(Registros de uma coleção)
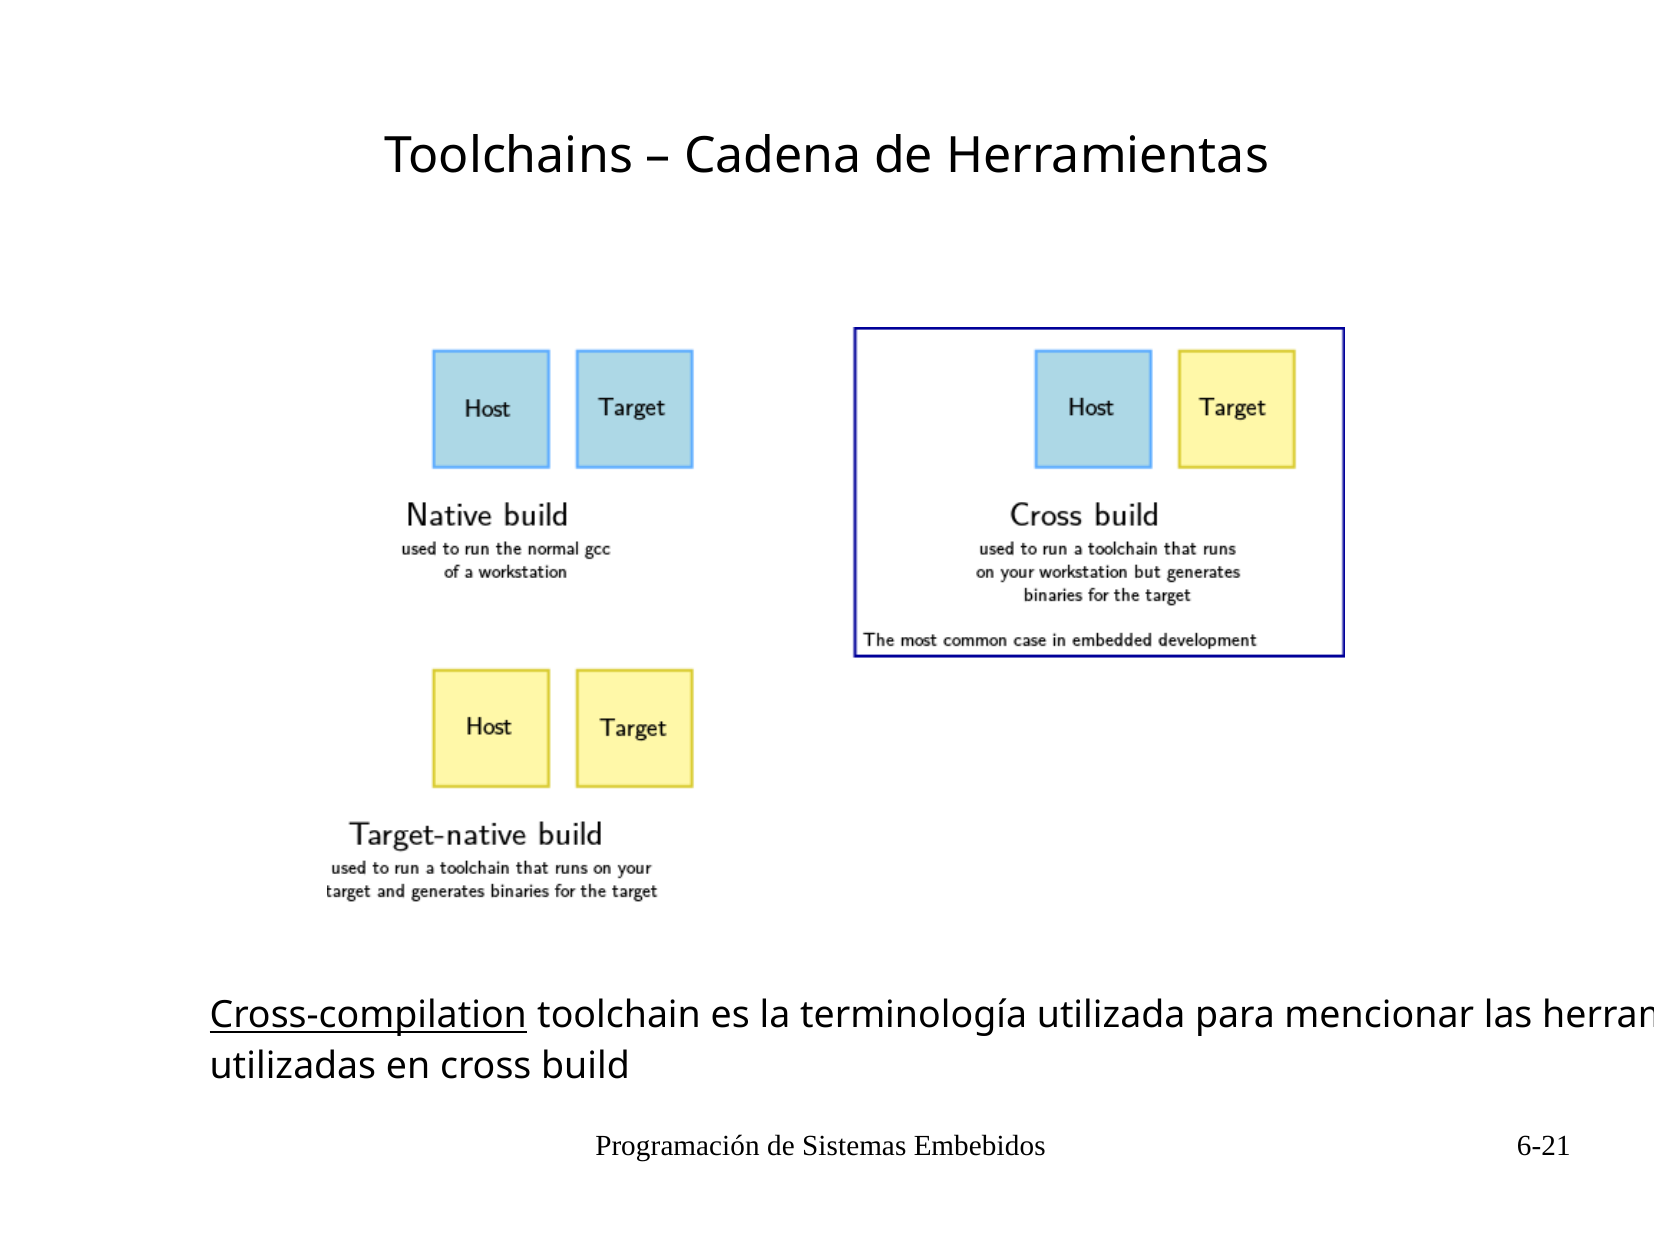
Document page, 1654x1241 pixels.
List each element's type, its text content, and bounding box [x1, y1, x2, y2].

text_box Cross-compilation toolchain es la terminología utilizada para mencionar las herramientas utilizadas en cross build [194, 980, 1654, 1102]
picture [327, 327, 1345, 903]
title Toolchains – Cadena de Herramientas [82, 49, 1571, 257]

**Desafio:**
Extraia todas as linhas dos dados acima, reproduzindo-as com fidelidade, e deixe as imagens fora da resposta.

**Tarefa concluída:**
Document page, 1654x1241 pixels.
List each element's type, its text content, and bounding box [x1, y1, x2, y2].

text_box Cross-compilation toolchain es la terminología utilizada para mencionar las herramientas utilizadas en cross build [194, 980, 1654, 1102]
picture [327, 327, 1345, 903]
title Toolchains – Cadena de Herramientas [82, 49, 1571, 257]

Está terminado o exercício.